Dalam rangka membantu mengatasi defisit ini, Pemerintah melakukan intervensi dengan memberikan Penanaman Modal Negara (PMN) sebesar Rp5 triliun (pada tahun 2015) dan Rp6,8 triliun (2016), serta memberikan bantuan belanja APBN sebesar Rp3,6 triliun (2017) dan Rp10,3 triliun (2018).
Intervensi Pemerintah dalam bentuk PMN maupun bantuan belanja APBN itu sendiri belum dapat menutup keseluruhan defisit Dana Jaminan Sosial (DJS) Kesehatan, sehingga masih menyisakan defisit sebesar Rp1,9 triliun (2014), Rp4,4 triliun (2015), Rp10,2 triliun (2017), dan Rp9,1 triliun (2018).
Tanpa kenaikan iuran, besaran defisit DJS Kesehatan akan terus naik, diperkirakan akan mencapai Rp32 triliun di tahun 2019, Rp44 triliun (2020), Rp56 triliun (2021), dan Rp65 triliun (2022).
Dengan perkembangan kondisi keuangan DJS Kesehatan seperti di atas, kenaikan iuran sangat diperlukan dalam rangka menjaga keberlangsungan program JKN. Tentu saja, dalam rangka menjaga keberlangsungan program JKN, disamping kenaikan iuran, juga diperlukan perbaikan sistem JKN secara menyeluruh.

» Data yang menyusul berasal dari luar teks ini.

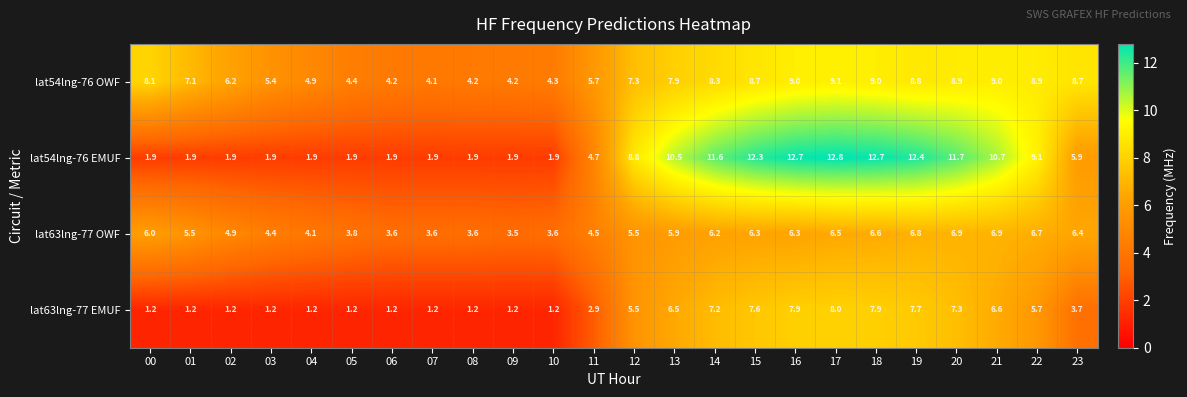

True or false: lat63lng-77 OWF has a value of 2.8 at 04.

False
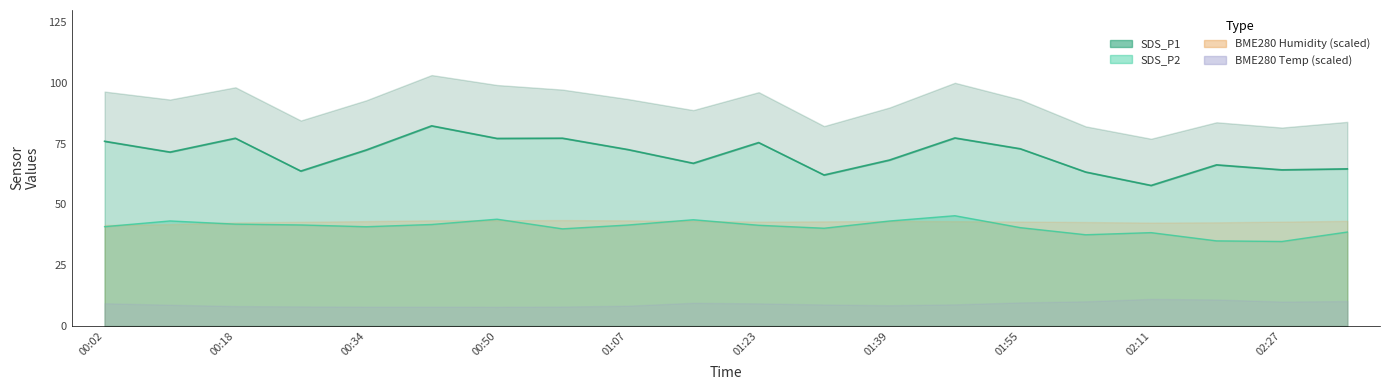

What is the label of the 8th point from the right?

01:39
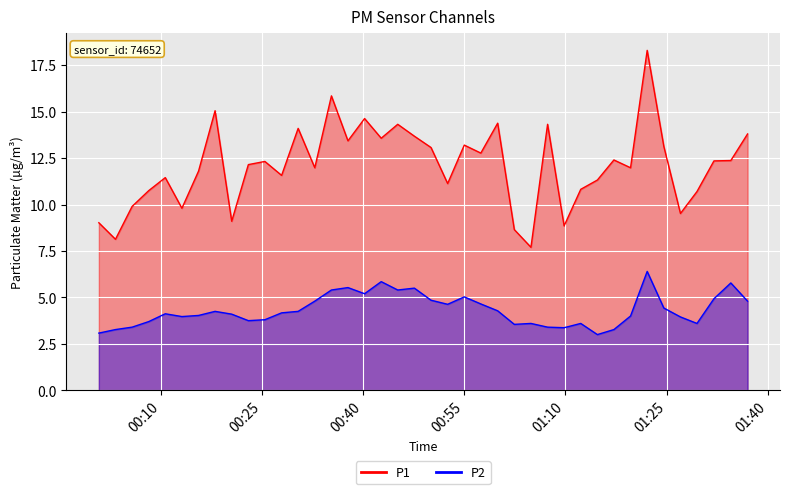

True or false: P2 has more than 2 points higher than both neighbors.

True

Jangan sampai program JKN yang manfaatnya telah dirasakan oleh sebagian besar penduduk Indonesia terganggu keberlangsungannya. Selama tahun 2018, total pemanfaatan layanan kesehatan melalui JKN mencapai 233,9 juta layanan, yang terdiri dari 147,4 juta layanan pada Fasilitas Kesehatan Tahap Pertama (FKTP), 76,8 juta layanan rawat jalan RS, dan 9,7 juta layanan rawat inap RS. Secara rata-rata, jumlah layanan kesehatan melalui JKN mencapai 640.822 layanan setiap hari.